Simons Foundation
- Formation: 1994; 32 years ago
- Type: Private foundation
- Headquarters: New York City, U.S.
- President: David Spergel
- Key people: Marlow Kee; Marion Greenup; Euan Robertson;
- Revenue: $267,780,782 (2021)
- Expenses: $307,447,716 (2021)
- Website: www.simonsfoundation.org

= Simons Foundation =

American private foundation

The Simons Foundation is an American private foundation established in 1994 by Marilyn and Jim Simons with offices in New York City. As one of the largest charitable organizations in the United States with assets of over $5 billion in 2022, the foundation's mission is to advance the frontiers of research in mathematics and basic sciences.

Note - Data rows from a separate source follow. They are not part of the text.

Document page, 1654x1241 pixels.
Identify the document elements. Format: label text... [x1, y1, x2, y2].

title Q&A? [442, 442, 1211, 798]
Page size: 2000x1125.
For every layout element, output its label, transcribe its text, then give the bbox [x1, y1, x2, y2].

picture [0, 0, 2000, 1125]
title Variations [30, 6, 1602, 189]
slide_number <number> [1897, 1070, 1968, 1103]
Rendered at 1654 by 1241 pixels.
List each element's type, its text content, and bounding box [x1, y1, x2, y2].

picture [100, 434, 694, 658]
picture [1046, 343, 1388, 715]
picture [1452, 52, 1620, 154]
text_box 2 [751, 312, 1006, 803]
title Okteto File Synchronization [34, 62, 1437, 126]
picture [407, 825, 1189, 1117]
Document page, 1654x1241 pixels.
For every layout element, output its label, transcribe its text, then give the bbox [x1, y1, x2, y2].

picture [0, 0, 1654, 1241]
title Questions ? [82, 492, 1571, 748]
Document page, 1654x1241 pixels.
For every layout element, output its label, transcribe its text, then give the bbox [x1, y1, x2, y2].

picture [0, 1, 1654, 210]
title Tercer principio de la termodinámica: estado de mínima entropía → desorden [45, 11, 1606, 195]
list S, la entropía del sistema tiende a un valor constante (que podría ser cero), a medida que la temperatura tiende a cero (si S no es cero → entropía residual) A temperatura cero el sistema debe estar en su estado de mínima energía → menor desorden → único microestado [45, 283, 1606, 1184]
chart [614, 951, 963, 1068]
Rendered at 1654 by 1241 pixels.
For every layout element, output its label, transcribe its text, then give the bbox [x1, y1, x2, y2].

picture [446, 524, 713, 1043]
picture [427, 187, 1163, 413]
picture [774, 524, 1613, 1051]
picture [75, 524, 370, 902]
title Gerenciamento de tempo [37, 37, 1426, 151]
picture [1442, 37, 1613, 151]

The foundation supports science by making grants to individual researchers and their projects.

In 2021, Marilyn Simons stepped down as president after 26 years at the helm, and astrophysicist David Spergel was appointed president.

==The Flatiron Institute==

In 2016, the foundation launched the Flatiron Institute, its in-house multidisciplinary research institute focused on computational science. The Flatiron Institute hosts centers for computational science in five areas:

- Center for Computational Astrophysics (CCA)
- Center for Computational Biology (CCB)
- Center for Computational Quantum Physics (CCQ)
- Center for Computational Mathematics (CCM)
- Center for Computational Neuroscience (CCN)

==Funding areas==

The foundation makes grants in four program areas:

- Mathematics and Physical Sciences (MPS)
- Life Sciences
- Autism Research / Simons Foundation Autism Research Initiative (SFARI)
- Outreach, Education, and Engagement

==Simons Investigators awardees==
Among other programs, the Simons Foundation funds the Simons Investigators in MPS program which provides a stable base of support for outstanding scientists, enabling them to undertake long-term study of fundamental questions.

==Simons Collaborations==
In 2012 the foundation launched a new funding model, the Simons Collaborations, which brings funded investigators — sometimes from different disciplines — together to work on an important scientific problem. To date, 25 Simons Collaborations have been launched by the foundation's Mathematics and Physical Sciences and Life Sciences divisions and by its neuroscience initiatives.

== White House BRAIN Initiative Alliance membership ==
As of December 2018, the Simons Foundation is listed as a White House BRAIN Initiative Alliance Member. The Simons Collaboration on the Global Brain (SCGB) is working to understand the internal processes underlying cognition.

== Major gifts ==
In May 2022, the Simons Foundation partnered with Stony Brook University to boost diversity in STEM, with a $56 million gift.

In April 2023, the Simons Foundation pledged $100 million to support “The New York Climate Exchange” (“The Exchange”) on Governors Island in New York City. The Exchange — a $700 million, 172-acre international center for developing and deploying dynamic solutions to the global climate crisis — is set to open in 2028.

In June 2023, the Simons Foundation presented Stony Brook University with a $500 million unrestricted gift, which is one of the largest gifts ever made to a U.S. university.

The Simons Foundation is a major supporter of Math for America, which has built a community of accomplished mathematics and science teachers who make a lasting impact in their schools, their communities, and the profession at large through collaboration and continued learning.

== Supported institutes ==
- Simons Center for Geometry and Physics (Stony Brook University)
- Simons Center for Quantitative Biology (Cold Spring Harbor Laboratory)
- Simons Institute for the Theory of Computing (University of California, Berkeley)
- Simons Laufer Mathematical Sciences Institute (University of California, Berkeley)
- Simons Center for the Social Brain (Massachusetts Institute of Technology)
- National Institute for Theory and Mathematics in Biology (Northwestern University and The University of Chicago)

== Philanthro-journalism ==

The foundation also funds two editorially independent online publications: Quanta Magazine and The Transmitter. Quanta reports on developments in mathematics, theoretical physics, theoretical computer science and the basic life sciences. The Transmitter provides news and analysis of advancements in neuroscience research and is the successor to Spectrum, a publication focused on autism research which originated as the News & Opinion section of the Simons Foundation Autism Research Initiative website. The Simons Foundation also operates the film production company Sandbox Films.